# [Information given]
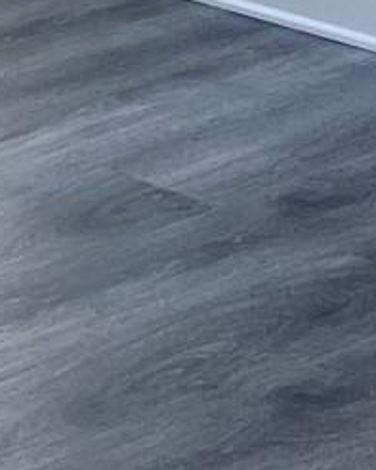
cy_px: -898
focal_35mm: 211
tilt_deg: +0.3
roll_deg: +1.7
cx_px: -958
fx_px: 2933
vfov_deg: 8.0
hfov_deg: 6.4
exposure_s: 1/213
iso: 40
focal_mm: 5.7
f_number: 1.5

# [Aim of the exercise]
Starting at the line that contains "roll_deg: +1.7", write out every line through the end of the entries, exactly and with nothing added.

# [Exercise response]
roll_deg: +1.7
cx_px: -958
fx_px: 2933
vfov_deg: 8.0
hfov_deg: 6.4
exposure_s: 1/213
iso: 40
focal_mm: 5.7
f_number: 1.5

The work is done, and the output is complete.